● **What this task involves**: Please return every line in the following data that includes the string "Python".
=== Begin Enclosure ===
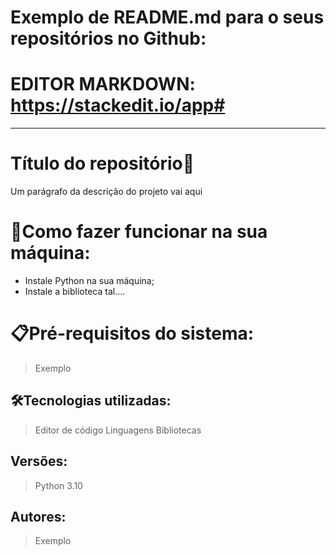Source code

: # Exemplo de README.md para o seus repositórios no Github:

# EDITOR MARKDOWN:   https://stackedit.io/app#

_________________________________________________________________________________________________

# Título do repositório🚀

Um parágrafo da descrição do projeto vai aqui

# 🔌Como fazer funcionar na sua máquina:

- Instale Python na sua máquina;
- Instale a biblioteca tal….

# 📋Pré-requisitos do sistema:

> Exemplo
> 

## 🛠️Tecnologias utilizadas:

> Editor de código
Linguagens
Bibliotecas
> 

## Versões:

> Python 3.10
> 

## Autores:

> Exemplo
>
=== End Enclosure ===
● **Your response**:
- Instale Python na sua máquina;
> Python 3.10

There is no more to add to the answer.